Interviewing People
09.27.2009 Things I've noticed over the years:
--The more affluent the person, the less likely they are to give you an on camera interview, but the more likely they are to bore you with their ideas and theories about whatever it is you're covering.
--People aged 5-25, and 60-90 almost always want to be on TV. In between, it's a toss up.
--The interior of the average person's home is freaky. As in cluttermania. There are more hoarders than you realize.

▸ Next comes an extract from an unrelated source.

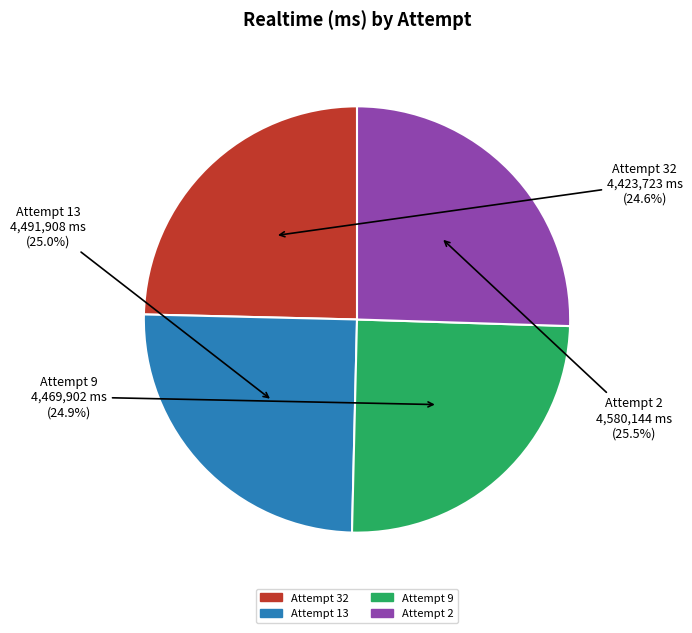

How many slices are in this pie chart?

4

--The more self important someone thinks they are, the more cautious they will be when you request an interview. To the point where you drive 45 minutes out of your way to talk to them about their experience on a flight when someone stripped naked, punched a woman, and had to be arrested after an emergency landing. And then you get to their home and they come outside and say, "I'm renegging on my offer to do the interview. I have a family and two kids and what if someone from Oakland sees this?" First, how annoying you would use the word "renege," you self important moron. And second, what the F do you mean by "what if someone from Oakland sees this?" Are you saying that because the suspect was black and he might have black friends in Oakland that are going to CARE enought about your pansy ass to find you? When your full name and city you live in has already been in the paper? Biatch please!
--People will see you approach with a microphone, and a photographer with a giant TV camera on his shoulder, wait for you to explain the whole story, nodding their heads and making all sorts of comments, and then when you're ready to get their reaction, they say, "Oh, you want me to talk on camera? No way!" Why can't they just say, "no thanks" from the get go?!

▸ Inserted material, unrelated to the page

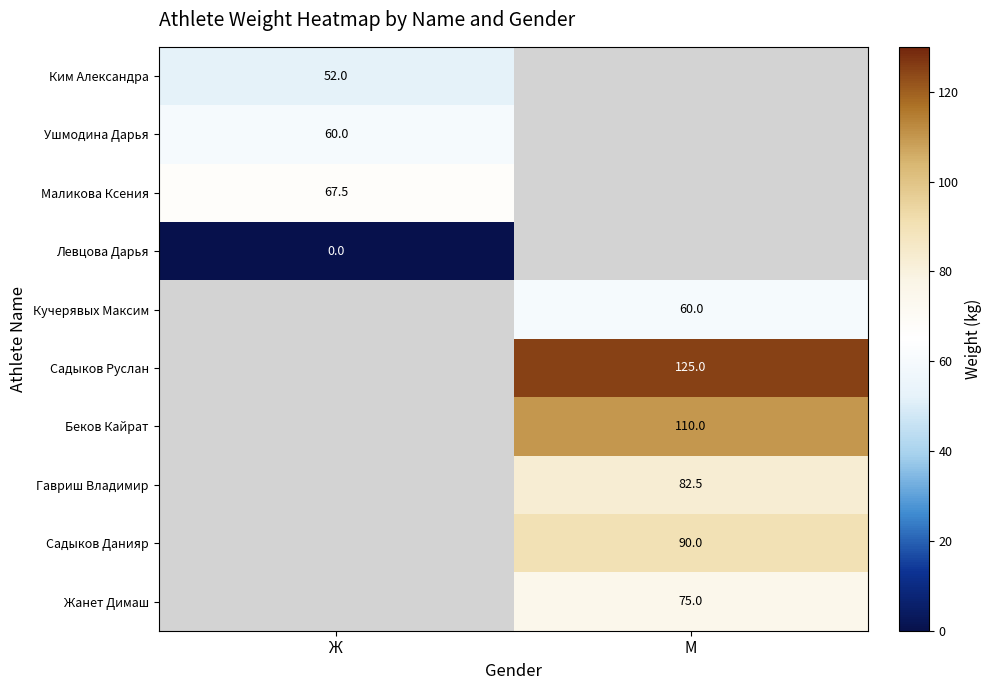

True or false: Садыков Руслан has a value of 70.2 at М.

False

--They love to say how much shorter/taller/prettier/younger/older/fatter/skinnier/bigger/smaller you look in person. And usually they mean it as a compliment. Unless they're Asian. Then they just mean what they say, period.
--You could have the craziest teeth, be missing one eyebrow, or have 7 hairs growing out of a mole on your chin, if I'm in a giant hurry to make deadline, and you say yes and give me some sort of soundbite I can use for my story, I don't even notice what you look like. Until I review the tape. Then I'm like, "What? How did I not notice my key interview has meth mouth?" And the photog's like, "Oh my God. What crack were you smoking? How could you NOT notice that?"
--"Experts" who think they are THE shiznat, are often overly technical and offer sentences that are so long you know your audience will forget what they started talking about and then you have to work extra hard to re-ask your question 4 more times without sounding like a dolt. Because these types of "experts" already think journalists are idiots.
--Politicians who want you to cover every ribbon cutting and pancake social, then get pissed off when you call them for comment on something in their district. One pol actually answered her phone, then began talking about herself in the third person. As in, "Ms. X is not here." I was like, "Do you know when she'll be in?" And she goes, "No. And don't call Ms. X at her home number." Then I said, "Umm, is THIS Ms. X?" And she said, "Yes, and I don't want to be called at home." OH KAY. Well then don't give us your home number for our station rolodex. And don't freaking PRETEND you're not you when we call. WEIRDO.